その分野だけならまだしも、世間に出た時にも、
その癖が表れてしまうのですね。
残念ながら、心から「先生」と言える人が、私のサロンには居なくて、それで困っております。

2014/04/09 07:31:54

類は類

パトラッシュさん

SYOKAZEさんの周辺には、良い先生がおられるようですね。
それはつまり、SOYOKAZEさんの人徳によるものかもしれません。
私の周辺では、あまり見かけません。
私が変わり者だから、変わり者しか、寄って来ないのかも・・・

2014/04/09 07:25:13

先生って

さん

上から目線の仕事の人が一番タチが悪いとおもう。
数の中にはたま〜に良い人もいますが、たま〜にだから目立ちます。

聞いたことあるのですが「先生、先生と言われるバカでなし」って、自分に言い聞かせる言葉かしら?
私の経験では教師と医師が東西の横綱です。

突き詰めれば人間性にあたりますね。

2014/04/08 17:00:32

一般的にそうですね

さん

でも、中には先生でも謙虚で常に反省し、努力を重ねる方、人格者がいらっしゃる事だけはわかって欲しいです。

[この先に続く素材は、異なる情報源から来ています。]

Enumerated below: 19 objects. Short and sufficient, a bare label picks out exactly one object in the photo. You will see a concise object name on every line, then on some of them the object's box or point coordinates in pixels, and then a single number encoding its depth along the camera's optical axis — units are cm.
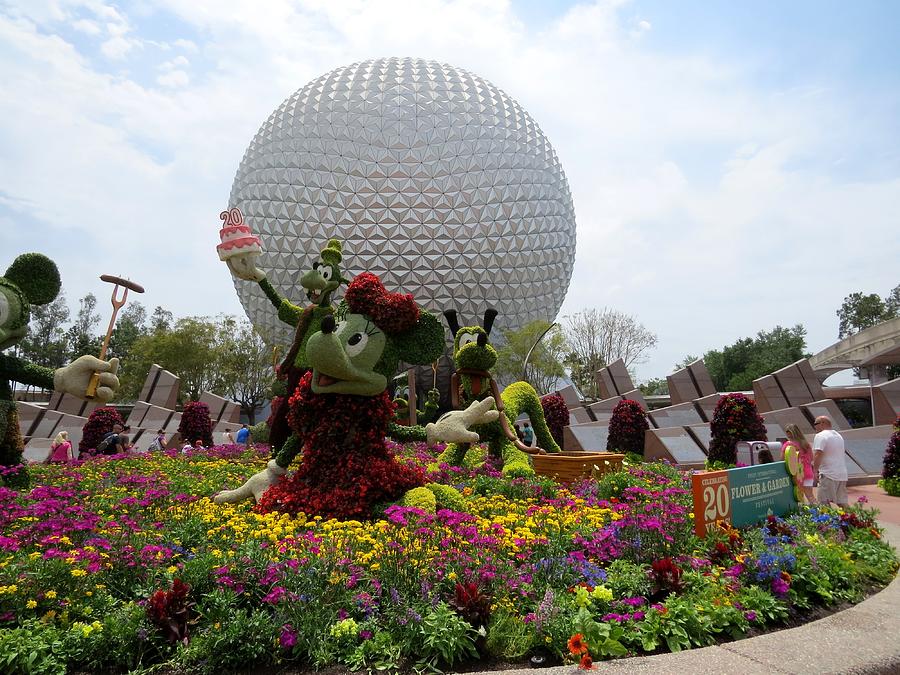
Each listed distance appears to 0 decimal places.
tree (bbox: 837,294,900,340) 5475
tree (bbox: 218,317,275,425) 2911
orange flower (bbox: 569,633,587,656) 301
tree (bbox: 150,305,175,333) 5272
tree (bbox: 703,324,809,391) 4678
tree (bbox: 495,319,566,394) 2548
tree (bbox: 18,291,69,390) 5338
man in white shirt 769
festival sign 491
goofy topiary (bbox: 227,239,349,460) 768
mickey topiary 675
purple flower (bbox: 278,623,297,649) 312
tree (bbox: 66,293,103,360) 5487
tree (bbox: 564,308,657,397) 3356
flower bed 320
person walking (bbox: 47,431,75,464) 1042
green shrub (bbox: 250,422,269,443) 1227
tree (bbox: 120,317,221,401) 2877
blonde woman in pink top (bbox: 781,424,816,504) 746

私の尊敬する数名の先生方と去年、結婚式を挙げた私の息子より若い友人です。

先生、警察官、坊さん、この団体が店ではワーストスリーです。
だから、さもありなんと思うのですが・・

実るほど首を下げる稲穂になって頂きたいですね。
ましてや囲碁の勝ち負けで笑ったりなど、品が無い事!
しかし、商売でもあるから無下にはできず、テクニックと共に大事な作法も指導したいがままならぬ・・
精々他所で叩きのめして貰いましょう(笑)

私は、困った方にお坊ちゃまも入れて欲しいです。
職場の人事異動で来た若い社員さん、全く仕事ができないのに、古参の仲居に礼を尽くして教えて貰えばいいのに、自分のやり方を貫き失敗の尻拭いは私達、嫌味の一つもチーフに言われたら後ろを向いて顔は真っ赤で怒りを抑えている。
プライドってなんなのかしら?と思うこの頃です。